Inside D.C.

The appropriations process is broken

The congressional appropriations process has always been a classic political tug-of-war.  Back in the day of freewheeling spending, the most coveted and powerful seats in either the House or the Senate were on the Appropriations Committees because you were in the small gang who controlled the money and who got how much.

Political careers were made and power amassed based “earmarking” spending for your state. This was the political art of tagging millions of dollars in federal tax dollars to home state or home district projects.  Two of the masters were the late Sens. Robert Byrd (D, WV) and Ted Stevens (D, AK), but Republicans were just as talented when they controlled either or both chambers.

Routinely, all 12 appropriations bills were completed by the September 30 deadline – the end of the federal fiscal year – and only rarely did Congress resort to the dreaded “omnibus” spending package where all of the bills were rolled together into a single bill in order to keep the federal government’s doors open.  It was a cardinal procedural sin to try and attach legislative language to any appropriations bill.

But earmarks are gone and Congress has not approved all 12 individual spending bills by the September 30 deadline since 1996.

The appropriations process is now so broken it may not be fixable.  The GOP-controlled Congress, faced with a highly partisan president, is using appropriations bills to move pure legislative policy priorities, most of which have nothing to do with the spending bill to which they’re attached and many are designed simply to embarrass or cause political harm to the other party.  Most of these items begin with the words, “No money shall be spent…” The simplistic logic is the president won’t veto an entire department or agency budget just to kill a couple of bad policy riders.

However, this week, House leadership once again demonstrated it can be its own worst enemy.

The FY2016 Interior-Environment spending bill sucked up 20 hours of floor debate and was quickly moving to a final vote.  Already controversial because the bill is chock-a-block with policy riders to undo administration rulemakings on everything from sage grouse and the Endangered Species Act (ESA) to blocking EPA’s “waters of the U.S. (WOTUS)” rulemaking, while undoing ozone and greenhouse gas recapture rules, a pure policy amendment to prohibit “draping” the Confederate flag in federal cemeteries was accepted on voice vote.  Hours later, as the bloated legislation lumbered to the finish line, Rep. Ken Calvert (R, CA) tried to undo the flag amendment with another amendment, and so badly handled it in the face of Democrat outrage that House Speaker John Boehner (R, OH) yanked the bill off the floor.  Fingers were pointed, blame was assigned, and Boehner told reporters the bill will remain “in abeyance” until the “adult” members of Congress figure out the Confederate flag flap.

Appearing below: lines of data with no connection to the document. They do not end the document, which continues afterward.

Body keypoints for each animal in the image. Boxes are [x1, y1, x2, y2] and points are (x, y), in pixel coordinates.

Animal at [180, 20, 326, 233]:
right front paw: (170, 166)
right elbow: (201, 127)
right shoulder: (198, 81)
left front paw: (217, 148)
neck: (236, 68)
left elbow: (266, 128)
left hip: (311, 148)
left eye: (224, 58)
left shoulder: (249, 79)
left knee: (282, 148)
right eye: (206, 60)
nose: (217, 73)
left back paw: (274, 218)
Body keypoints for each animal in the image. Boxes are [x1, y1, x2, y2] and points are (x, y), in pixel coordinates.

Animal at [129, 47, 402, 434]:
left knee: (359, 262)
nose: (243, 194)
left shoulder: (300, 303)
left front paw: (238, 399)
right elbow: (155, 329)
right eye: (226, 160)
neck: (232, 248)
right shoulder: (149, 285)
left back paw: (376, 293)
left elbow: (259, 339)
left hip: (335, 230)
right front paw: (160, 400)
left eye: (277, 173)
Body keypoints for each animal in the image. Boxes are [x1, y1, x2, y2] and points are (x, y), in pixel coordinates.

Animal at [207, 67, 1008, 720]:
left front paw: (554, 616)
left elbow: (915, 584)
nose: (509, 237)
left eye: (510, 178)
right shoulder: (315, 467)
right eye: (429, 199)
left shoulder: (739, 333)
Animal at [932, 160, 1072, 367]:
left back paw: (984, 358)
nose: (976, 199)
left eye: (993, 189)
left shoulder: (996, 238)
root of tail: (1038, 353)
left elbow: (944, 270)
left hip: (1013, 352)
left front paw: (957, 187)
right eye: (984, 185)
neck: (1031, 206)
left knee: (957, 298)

Just 24 hours later, the chair of the Appropriations Committees financial services subcommittee was informed by House leadership that the FY2016 financial services spending bill will not go to the House floor next week as scheduled due to “extreme forces” at work.  It’s now very likely that given these two process debacles, the House is done with floor debate on spending, at least for the foreseeable future.

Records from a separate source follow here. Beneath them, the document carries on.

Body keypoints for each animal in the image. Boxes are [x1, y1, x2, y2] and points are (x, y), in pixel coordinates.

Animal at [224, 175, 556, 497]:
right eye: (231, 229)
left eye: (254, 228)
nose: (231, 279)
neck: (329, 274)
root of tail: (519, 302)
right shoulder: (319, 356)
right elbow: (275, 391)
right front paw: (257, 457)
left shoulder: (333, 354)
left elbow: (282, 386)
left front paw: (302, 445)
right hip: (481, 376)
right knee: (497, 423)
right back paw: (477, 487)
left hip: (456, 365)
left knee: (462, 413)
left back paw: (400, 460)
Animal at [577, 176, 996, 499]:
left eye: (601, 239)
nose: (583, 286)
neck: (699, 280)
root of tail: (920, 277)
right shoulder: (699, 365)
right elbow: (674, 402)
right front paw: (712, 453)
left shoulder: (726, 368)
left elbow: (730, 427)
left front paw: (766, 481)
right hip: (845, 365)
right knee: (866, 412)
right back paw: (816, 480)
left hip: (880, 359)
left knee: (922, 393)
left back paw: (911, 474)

In the Senate, the appropriations process has ground to a halt.  While the committee continues to do its work, Senate Minority Leader Harry Reid (D, NV) put the first brick in the process wall when he announced he’d block every spending bill on the floor until the Republicans agreed to negotiate Reid’s version of a budget deal, one that kills off so-called “sequestration” spending caps.  President Obama cemented in a few more bricks in the wall when he started sending up notices he’d veto spending bills based on sequestration.  Now the rank-and-file Senate Democrats are using sequestration as a battle cry.

Maybe it’s not such a bad idea to do with away with individual spending bills in favor a single federal government “omnibus” spending bill.  Perhaps the temptation of messing with any of 12 different bills in order to move a parochial political agenda is too great, and maybe that temptation can’t be overcome.  Maybe the only way to save necessary spending is to swaddle it within a wrapping of other department and agency priorities and programs.

It almost makes you yearn for the “good old day.”  Then again, maybe not.